Il me semble, contrairement à mon professeur d'histoire adorée, qu'ils ne m'en ont rien dit.
Ils n'ont pas dit comme tu as maigri, ma fille. Ni que t'arrive-t-il ? Peut-être ont-ils eu d'autres mots, dont je ne me souviens pas. On écrit avec ce qu'on a oublié. je suis le chemin de ces années à tâtons, ce sont mes petites années noires, je ne me souviens presque pas des faits, je les invente peut-être. Je me souviens des détails, des objets, de gestes, et de mon mal comme si c'était aujourd'hui. En écrivant ces lignes, alors que presque trente ans ont passé, j'ai peur, je le fais parcimonieusement, avec une prudence excessive. Je le fais parce qu'il me semble que c'est nécessaire.

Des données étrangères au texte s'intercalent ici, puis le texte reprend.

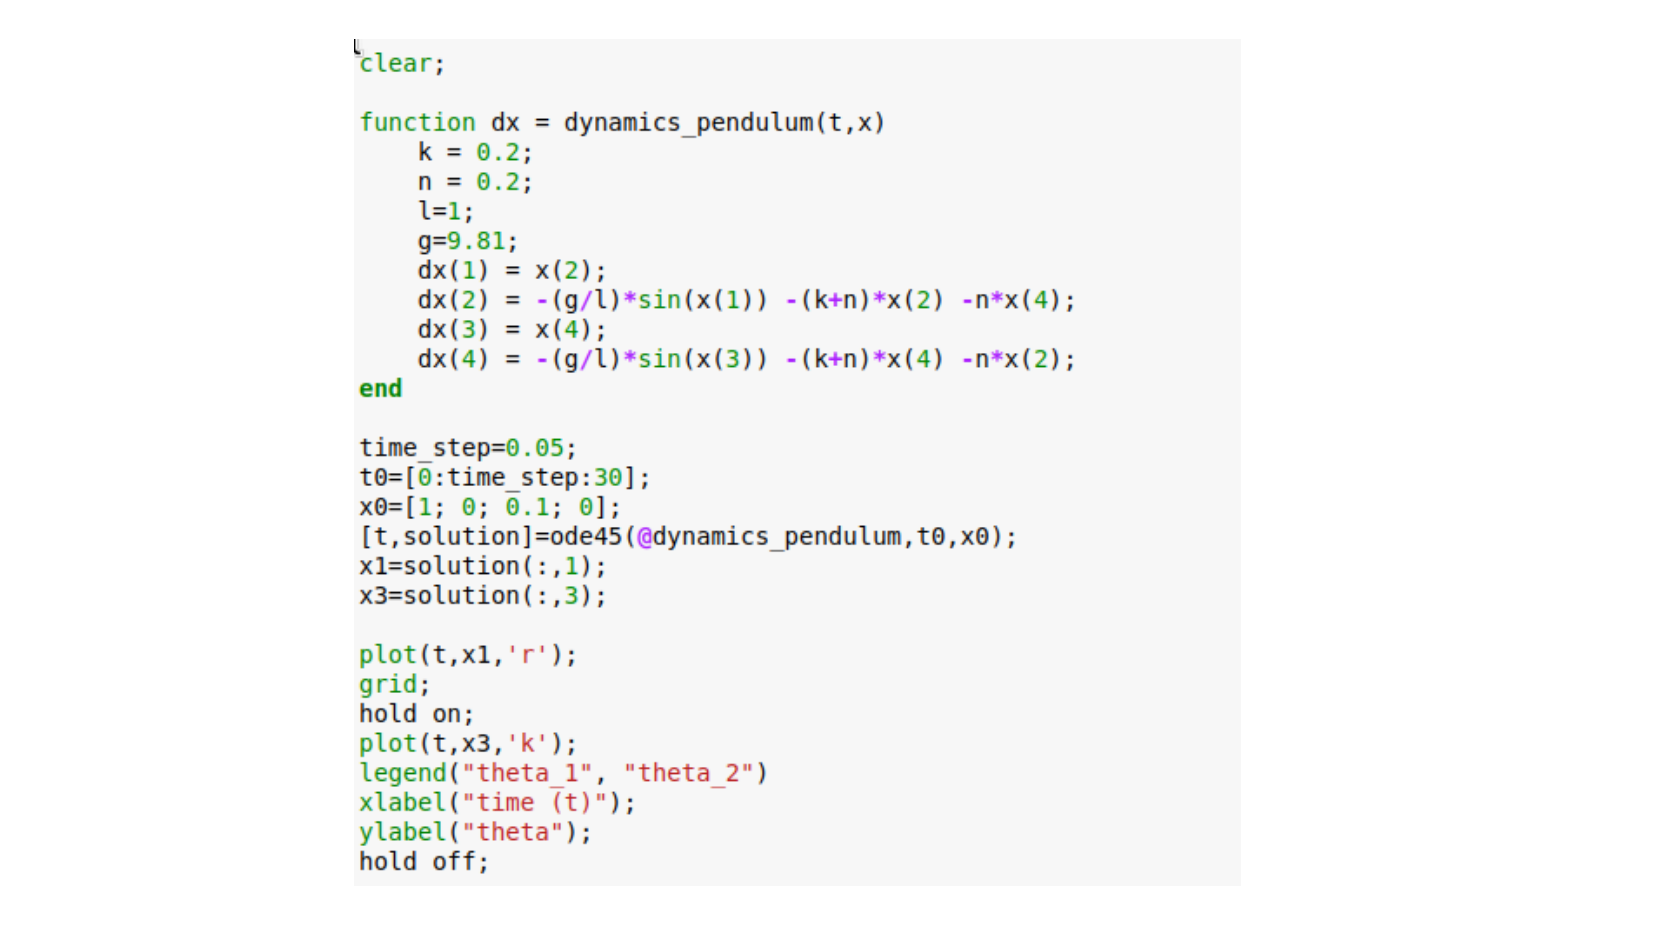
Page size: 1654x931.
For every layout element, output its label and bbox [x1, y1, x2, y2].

picture [354, 39, 1241, 886]
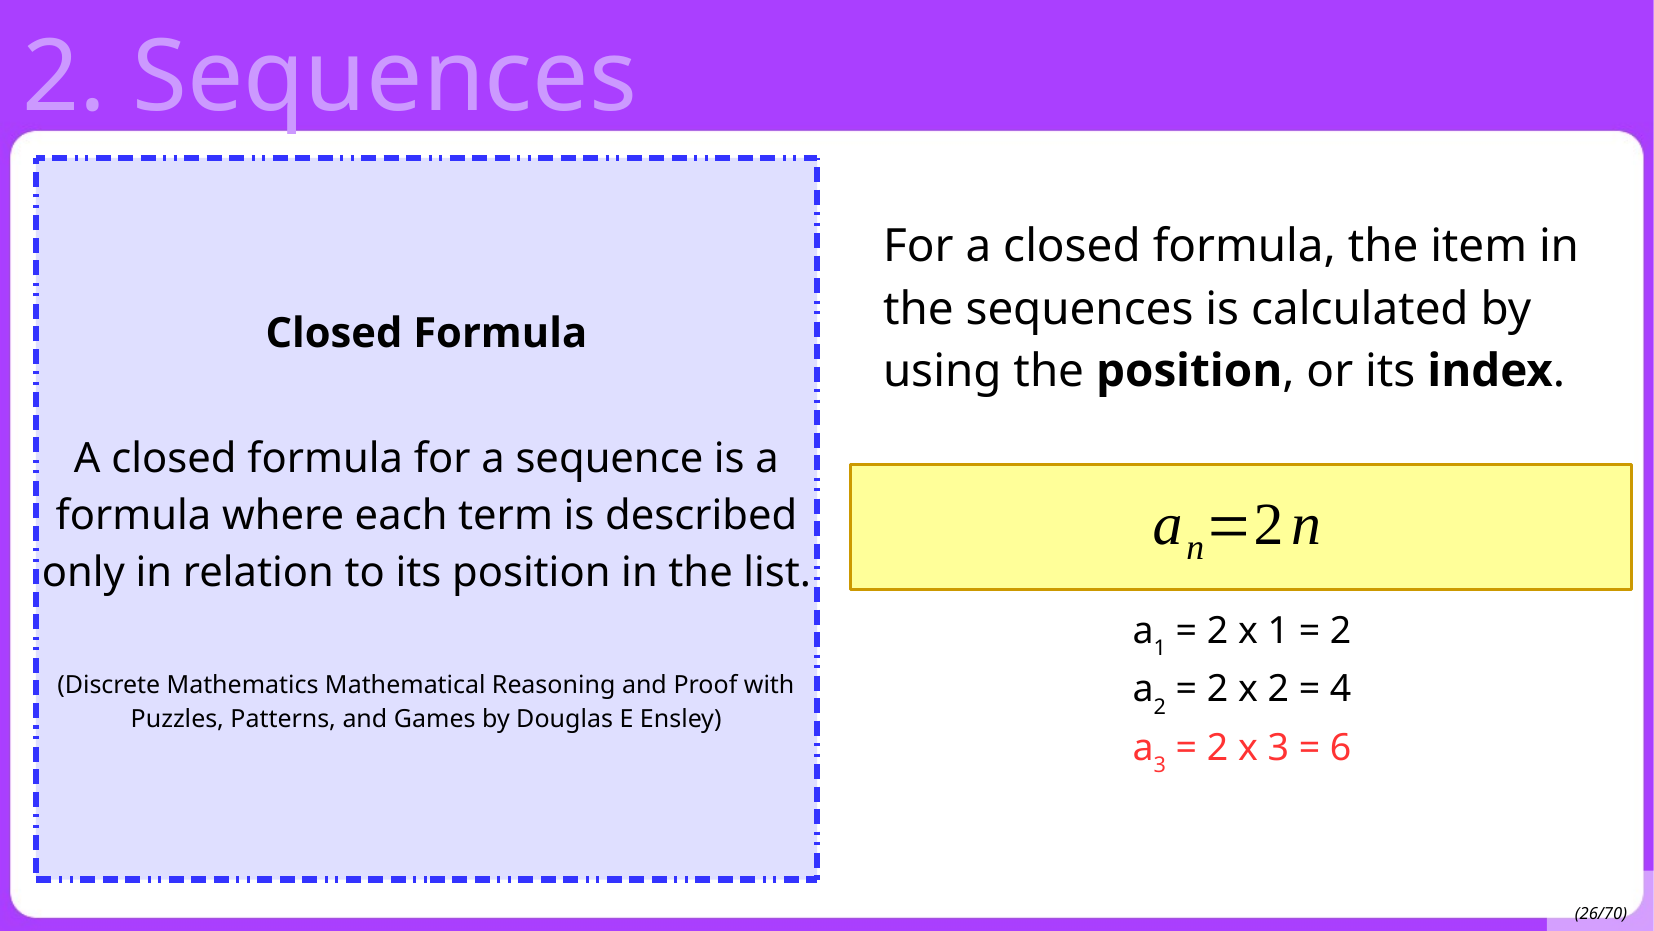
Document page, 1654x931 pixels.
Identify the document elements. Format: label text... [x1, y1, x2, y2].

text_box a1 = 2 x 1 = 2 a2 = 2 x 2 = 4 a3 = 2 x 3 = 6 a4 = 2 x 4 = 8 etc. [860, 602, 1624, 890]
picture [0, 0, 1654, 931]
chart [1137, 492, 1338, 568]
text_box Closed Formula A closed formula for a sequence is a formula where each term is described only in relation to its position in the list. (Discrete Mathematics Mathematical Reasoning and Proof with Puzzles, Patterns, and Games by Douglas E Ensley) [35, 157, 818, 880]
text_box [850, 464, 1632, 590]
text_box (<number>/70) [1546, 877, 1654, 931]
text_box For a closed formula, the item in the sequences is calculated by using the position, or its index. [839, 221, 1624, 392]
title 2. Sequences [22, 13, 1511, 130]
text_box +2 [1624, 870, 1654, 877]
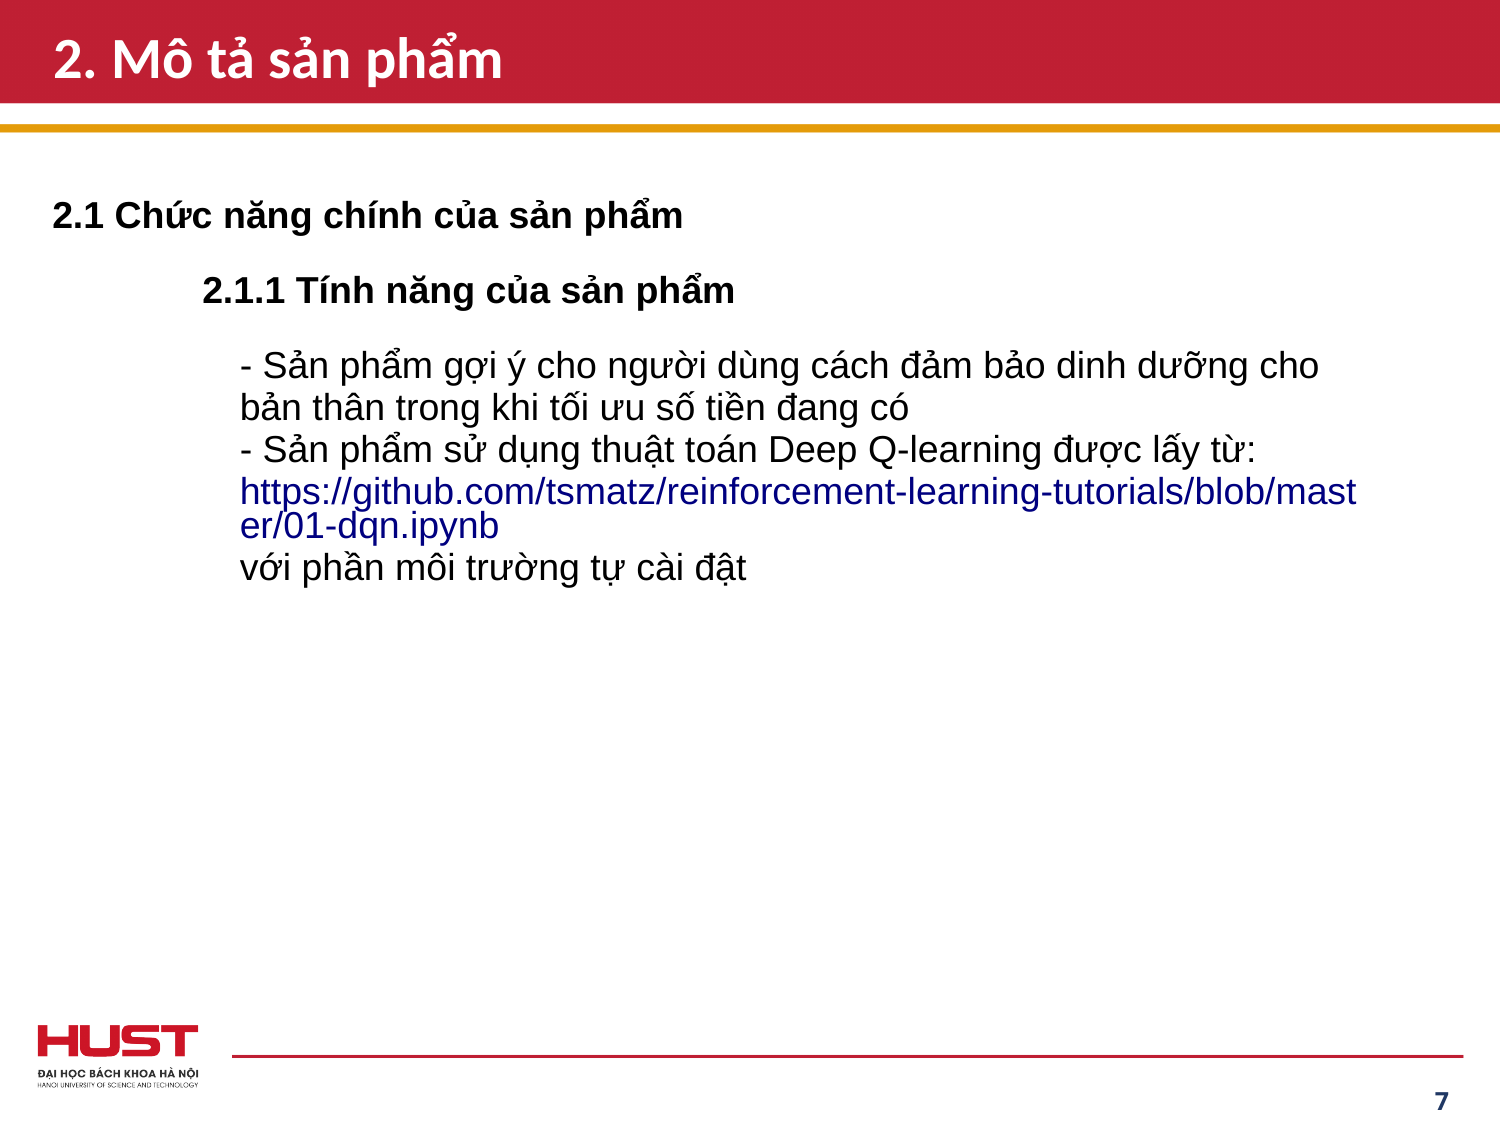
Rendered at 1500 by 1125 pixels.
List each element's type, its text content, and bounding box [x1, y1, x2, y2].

Je ne peux évoquer ces années-là sans peur, ni sans honte, ni sans que mon cœur batte, idiotement, trop fort.
Ils n'ont rien dit. Je peux imaginer qu'ils ont été voir un médecin. Notre fille se tait, évite la table familiale. Notre fille ne mange presque plus rien, elle maigrit beaucoup. Je n'imagine pas qu'ils aient parlé de mes seins qui ne poussaient pas. Des règles qui n'étaient pas apparues, alors qu'elles m'étaient depuis si longtemps promises par ma mère. Elle m'en avait parlé, avec difficulté, je ne pense pas que cela lui était facile. Il était question de coton à se mettre entre les jambes. J'ai vu de ce sang sur les bords de cuvette des toilettes, et je n'en aime pas l'odeur, aurais-je pu dire, dans un monde où j'aurais dit ce que je pensais. ce monde n'existera, je le crains, jamais. Malgré des avancées et des sorties téméraires, à cause de retraites souvent anticipées.
Le docteur est un homme expérimenté, un grand professeur qui a vu des milliers d'adolescentes torturer leurs parents. Il dit qu'il faut des attentions particulières à cette jeune fille, s'en occuper, la rassurer. Peut-être s'avance-t-il sur un terrain personnel, j'en doute. Il donne des fortifiants, de la Frubiose, des comprimés qui donnent faim."

Critique : J'ai beaucoup aimé ce petit livre très bien écrit. Nouk est très touchante, on se place de son côté, elle qui n'écoute pas les gens qui veulent lui faire du bien. Elle les décrit comme des personnages méchants et on est tout a fait d'accord avec elle. On se met entièrement de son côté, tellement elle est touchante, gentille. Même si je ne voudrais jamais au grand jamais devenir anorexique, rassurez-vous ;-) L'écriture est belle, simple, écrite au point de vu de Nouk, passant de la première personne à la troisième. C'est assez étrange mais cela donne un très beau style qui s'écoule parfaitement bien. Un très beau livre qui nous apprend que la médecine n'est parfois pas la meilleure façon pour soigner.